Town in Uinta County, Wyoming, United States

Bear River is a town in Uinta County, Wyoming, United States, incorporated in 2001. As of the 2020 census, Bear River had a population of 522.
==Geography==
According to the United States Census Bureau, the town has a total area of 1.90 sqmi, all land.

==Demographics==

===2010 census===

As of the census of 2010, there were 518 people, 182 households, and 147 families residing in the town. The population density was 272.6 PD/sqmi. There were 190 housing units at an average density of 100.0 /sqmi. The racial makeup of the town was 95.8% White, 0.2% African American, 0.4% Native American, 0.2% Asian, 1.4% from other races, and 2.1% from two or more races. Hispanic or Latino of any race were 5.2% of the population.

There were 182 households, of which 42.3% had children under the age of 18 living with them, 70.9% were married couples living together, 2.7% had a female householder with no husband present, 7.1% had a male householder with no wife present, and 19.2% were non-families. 14.8% of all households were made up of individuals, and 1.6% had someone living alone who was 65 years of age or older. The average household size was 2.85 and the average family size was 3.16.

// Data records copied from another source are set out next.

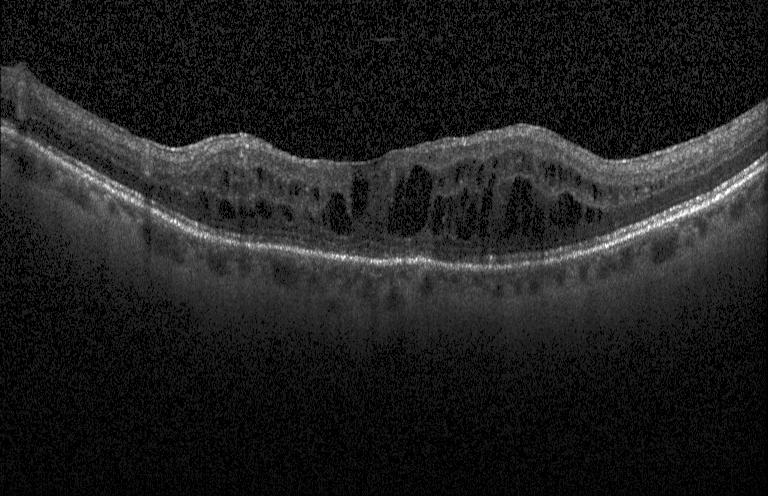

Fovea-centered. SD-OCT. Heidelberg Spectralis. OCT B-scan. Finding: diabetic macular edema (DME).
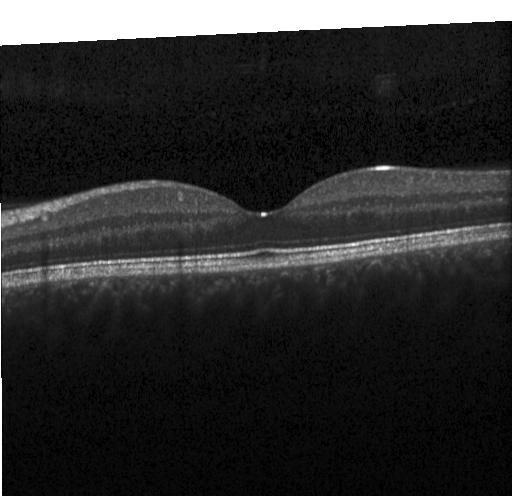
Fovea-centered. Heidelberg Spectralis. Retinal OCT cross-section.
No choroidal neovascularization, diabetic macular edema, or drusen.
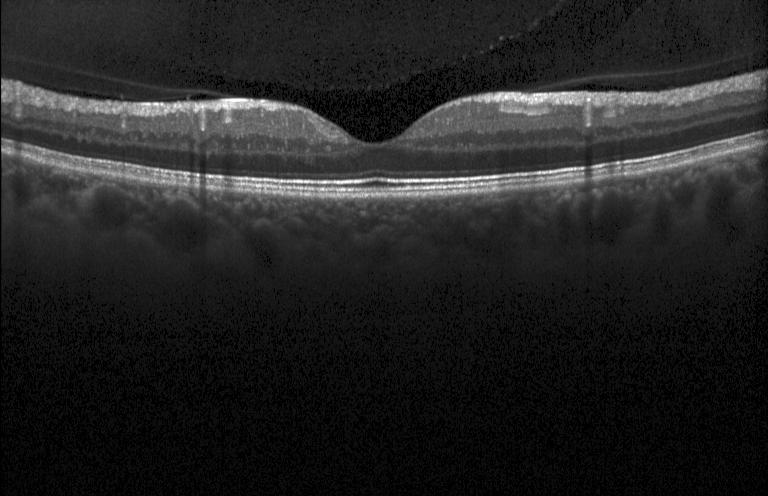
SD-OCT. Heidelberg Spectralis. Retinal OCT B-scan. Centered on the fovea.
Macular OCT: no evidence of choroidal neovascularization, diabetic macular edema, or drusen.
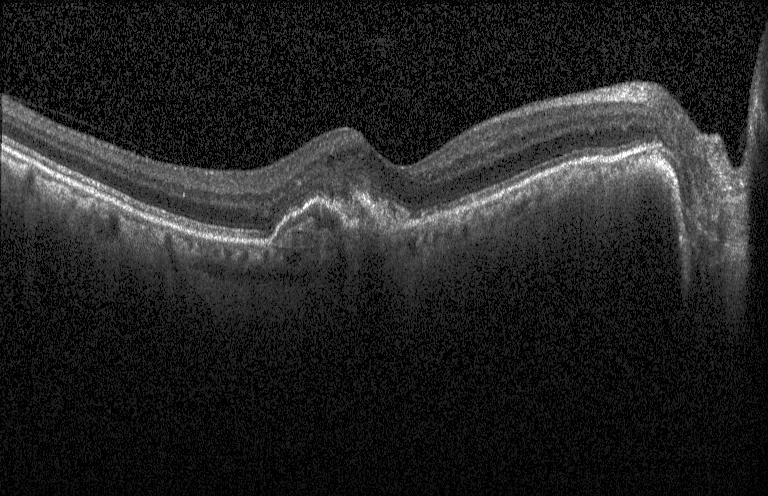 Optical coherence tomography scan; Heidelberg Spectralis OCT system; spectral-domain OCT; horizontal scan through the fovea. Impression: a choroidal neovascular membrane.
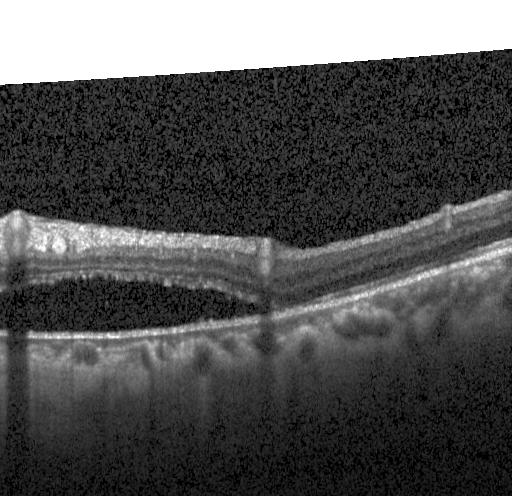
OCT finding: a choroidal neovascular membrane.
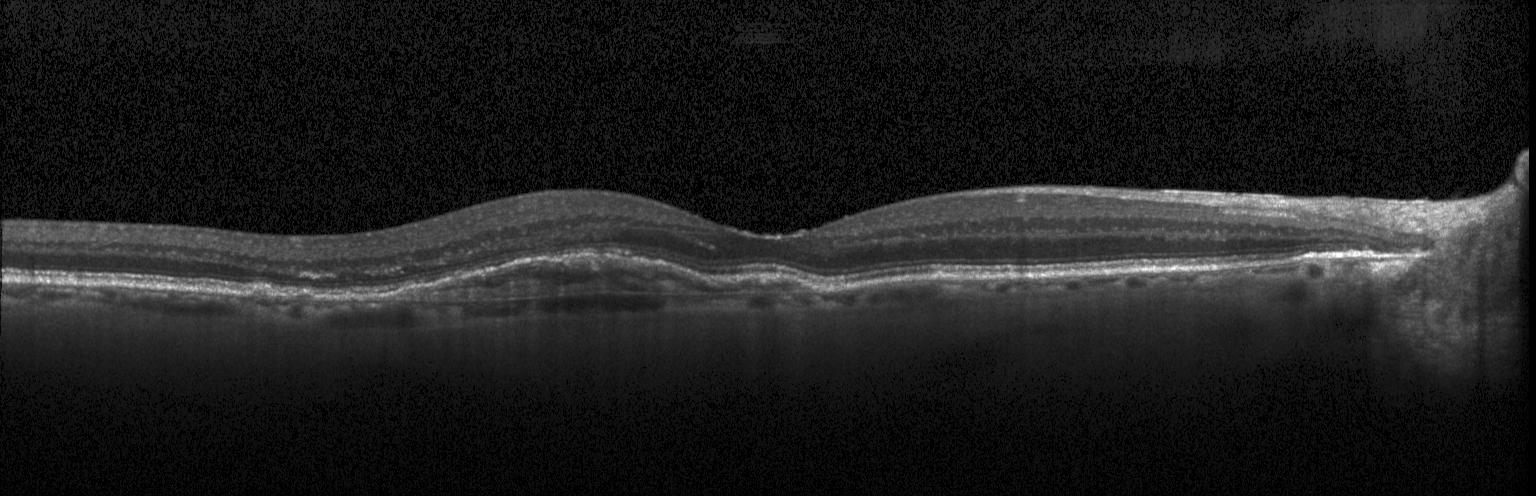 OCT B-scan.
Assessment: a choroidal neovascular membrane.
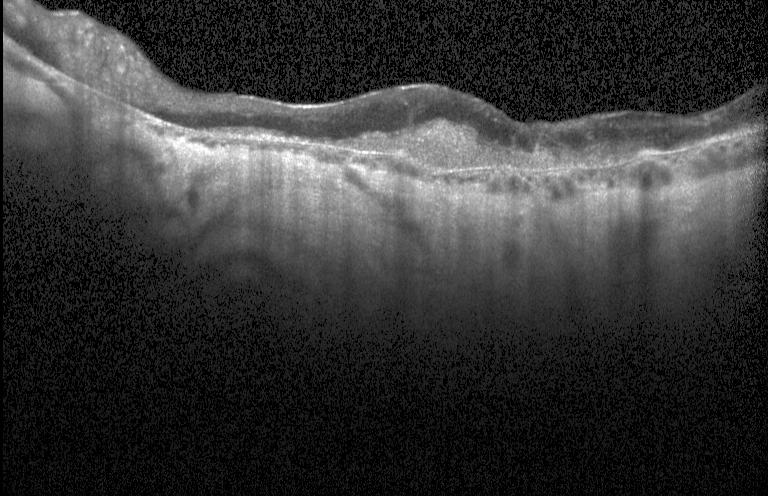

Spectral-domain OCT B-scan: a choroidal neovascular membrane.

The median age in the town was 38 years. 29.7% of residents were under the age of 18; 5.7% were between the ages of 18 and 24; 24% were from 25 to 44; 36% were from 45 to 64; and 4.8% were 65 years of age or older. The gender makeup of the town was 51.2% male and 48.8% female.

Historical population
| Census | Pop. | Note | %± |
| 2010 | 518 |  | — |
| 2020 | 522 |  | 0.8% |
U.S. Decennial Census

==Education==
Public education in the town of Bear River is provided by Uinta County School District #1.